The 3-piece ball design performance, for both Surlyn and Urethane covers, is based upon the inner layer (core) having more of an effect on shots with high clubhead velocity (Driver, Fairway Woods, Long Irons) – the high impact on the ball resulting in the core having a significant effect on the ball performance resulting in lower spin rate and straighter flight. As the speed of the club impact decreases, the effect of the core is minimized and the outer two layers become the predominant contributors to the ball performance. This results in higher spin rates (comparatively) as the club head speed decreases – on short iron and wedge shots.
This results in increased greenside performance.
During development of low compression golf balls, we have received feedback questioning the performance of low compression golf balls. In particular, with competitors touting low compression balls for lower swing speed players this becomes more of an issue to try to dispel certain “myths”. The comments we have received the most regarding low compression golf balls are as follows:
- Low compression golf balls are for slow swing speed players.
- Lower compression golf balls are for play in low temperatures.
To dispel these myths, we have tested low compression balls and compared them to higher compression balls.
MYTH: Low compression golf balls are for low swing speed players.
We tested the Coefficient of Restitution of low compression and high compression golf balls at test speeds of 85 mph (125 ft/s), 102 mph (150 ft/s), and 119 mph (175 ft/s). As C.O.R. is a measure of the energy retained during a collision (such as a club/ball collision) this should correlate to the expected ball velocity at different clubhead speeds.
Test results show that there is minimal difference in the slope of the Coefficient of Restitution between the low compression balls and high compression balls at varying test speeds, indicating no reduction in performance at high test velocity (corresponding to high clubhead speed) and low test velocity (corresponding to low clubhead speed). This indicates the low compression balls will not have slower ball velocity at higher swing speeds and are not for “low swing speed players”.
MYTH: Low compression golf balls are for play in low temperatures
To disprove this contention, we performed Coefficient of Restitution testing at three different temperatures (30°F, 70°F and 105°F). Testing was performed on low compression balls and results compared to higher compression competitive golf balls.
The results of Coefficient of Restitution testing at various temperatures shows that the low compression balls have C.O.R. that is comparable to or greater than higher compression balls at all temperatures – indicating performance at both low and high temperatures.
Testing of a significant number of golfers indicates that low compression/soft feel golf balls are preferred by a majority of players regardless of handicap. With the correct design, low compression golf balls can be produced that have distance performance that is as long or longer than higher compression golf balls.
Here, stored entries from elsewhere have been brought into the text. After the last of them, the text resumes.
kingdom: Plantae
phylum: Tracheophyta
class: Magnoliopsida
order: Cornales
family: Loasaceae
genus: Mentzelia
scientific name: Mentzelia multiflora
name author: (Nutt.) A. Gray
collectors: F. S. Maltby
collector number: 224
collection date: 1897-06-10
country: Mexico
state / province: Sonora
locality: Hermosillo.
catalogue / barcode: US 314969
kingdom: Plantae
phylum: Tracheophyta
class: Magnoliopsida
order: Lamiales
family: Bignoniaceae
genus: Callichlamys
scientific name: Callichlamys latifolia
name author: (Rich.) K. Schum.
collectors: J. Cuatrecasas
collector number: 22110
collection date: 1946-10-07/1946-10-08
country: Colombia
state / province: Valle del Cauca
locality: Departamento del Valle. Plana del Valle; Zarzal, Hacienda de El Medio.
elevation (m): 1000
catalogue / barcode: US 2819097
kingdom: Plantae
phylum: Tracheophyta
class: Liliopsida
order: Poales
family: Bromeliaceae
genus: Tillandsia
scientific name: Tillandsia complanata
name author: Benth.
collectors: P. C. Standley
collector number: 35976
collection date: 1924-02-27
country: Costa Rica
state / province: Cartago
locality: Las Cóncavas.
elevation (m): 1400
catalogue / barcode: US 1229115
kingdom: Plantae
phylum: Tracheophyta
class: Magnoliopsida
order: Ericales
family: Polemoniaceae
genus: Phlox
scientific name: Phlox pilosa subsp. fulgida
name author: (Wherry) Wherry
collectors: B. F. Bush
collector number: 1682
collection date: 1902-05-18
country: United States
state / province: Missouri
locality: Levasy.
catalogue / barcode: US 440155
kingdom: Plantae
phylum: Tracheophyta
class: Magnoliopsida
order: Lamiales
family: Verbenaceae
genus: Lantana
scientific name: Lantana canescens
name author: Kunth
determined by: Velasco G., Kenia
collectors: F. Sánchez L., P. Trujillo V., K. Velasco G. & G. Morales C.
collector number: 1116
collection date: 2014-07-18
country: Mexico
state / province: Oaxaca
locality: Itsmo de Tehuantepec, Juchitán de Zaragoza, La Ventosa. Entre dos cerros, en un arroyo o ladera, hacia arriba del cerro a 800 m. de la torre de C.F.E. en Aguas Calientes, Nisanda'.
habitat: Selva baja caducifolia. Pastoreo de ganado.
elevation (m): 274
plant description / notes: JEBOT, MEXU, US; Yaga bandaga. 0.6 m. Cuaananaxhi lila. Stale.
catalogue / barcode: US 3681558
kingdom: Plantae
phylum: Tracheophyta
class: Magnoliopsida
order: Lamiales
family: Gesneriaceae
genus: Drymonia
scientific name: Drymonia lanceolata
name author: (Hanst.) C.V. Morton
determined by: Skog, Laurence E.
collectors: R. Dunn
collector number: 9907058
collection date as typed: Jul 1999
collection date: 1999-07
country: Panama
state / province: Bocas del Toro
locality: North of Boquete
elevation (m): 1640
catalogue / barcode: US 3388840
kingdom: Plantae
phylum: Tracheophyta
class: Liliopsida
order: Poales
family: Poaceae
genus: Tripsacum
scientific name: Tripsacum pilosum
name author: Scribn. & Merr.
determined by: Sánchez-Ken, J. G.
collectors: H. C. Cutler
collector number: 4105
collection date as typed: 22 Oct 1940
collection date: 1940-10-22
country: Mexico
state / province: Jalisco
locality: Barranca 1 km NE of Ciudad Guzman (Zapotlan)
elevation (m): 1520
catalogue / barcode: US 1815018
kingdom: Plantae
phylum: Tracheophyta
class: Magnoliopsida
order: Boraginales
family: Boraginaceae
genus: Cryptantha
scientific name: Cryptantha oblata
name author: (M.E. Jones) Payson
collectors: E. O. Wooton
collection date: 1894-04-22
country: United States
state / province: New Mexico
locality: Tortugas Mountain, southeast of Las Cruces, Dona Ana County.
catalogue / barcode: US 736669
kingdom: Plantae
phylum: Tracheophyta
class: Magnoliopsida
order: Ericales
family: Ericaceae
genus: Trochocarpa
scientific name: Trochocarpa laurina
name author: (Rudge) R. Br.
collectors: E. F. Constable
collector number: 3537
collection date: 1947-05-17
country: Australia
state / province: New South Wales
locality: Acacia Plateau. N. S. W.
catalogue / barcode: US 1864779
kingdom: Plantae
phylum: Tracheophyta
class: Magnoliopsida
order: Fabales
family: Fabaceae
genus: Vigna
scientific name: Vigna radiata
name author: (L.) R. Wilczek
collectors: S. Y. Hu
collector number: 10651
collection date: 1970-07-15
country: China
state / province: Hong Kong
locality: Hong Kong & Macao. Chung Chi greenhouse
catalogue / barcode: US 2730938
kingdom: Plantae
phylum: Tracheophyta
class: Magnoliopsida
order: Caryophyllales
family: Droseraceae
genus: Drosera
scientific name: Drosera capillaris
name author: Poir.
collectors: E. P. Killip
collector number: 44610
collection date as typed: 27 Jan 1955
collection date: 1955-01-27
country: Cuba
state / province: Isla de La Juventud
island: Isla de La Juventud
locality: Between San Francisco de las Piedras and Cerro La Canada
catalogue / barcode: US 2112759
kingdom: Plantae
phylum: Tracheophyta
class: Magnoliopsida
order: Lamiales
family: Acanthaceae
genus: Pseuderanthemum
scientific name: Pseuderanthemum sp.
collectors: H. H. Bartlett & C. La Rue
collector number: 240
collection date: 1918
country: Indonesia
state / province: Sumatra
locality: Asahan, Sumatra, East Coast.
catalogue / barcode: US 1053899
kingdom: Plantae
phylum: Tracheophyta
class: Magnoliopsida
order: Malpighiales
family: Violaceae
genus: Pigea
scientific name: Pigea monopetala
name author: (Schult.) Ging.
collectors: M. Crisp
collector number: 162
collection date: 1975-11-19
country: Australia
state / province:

Wilson has been producing low compression golf balls since 1997, and has continued to make advances in reducing ball compression. This led to the introduction of the Wilson Staff Duo™ golf ball in 2012, and has led an industry shift to softer golf balls that provide exceptional distance performance and better feel properties.
Wilson continues to work to advance development of low compression golf balls through application of new, softer materials and improved manufacturing processes. Our goal is to be the low compression, highest performance golf ball in all product categories.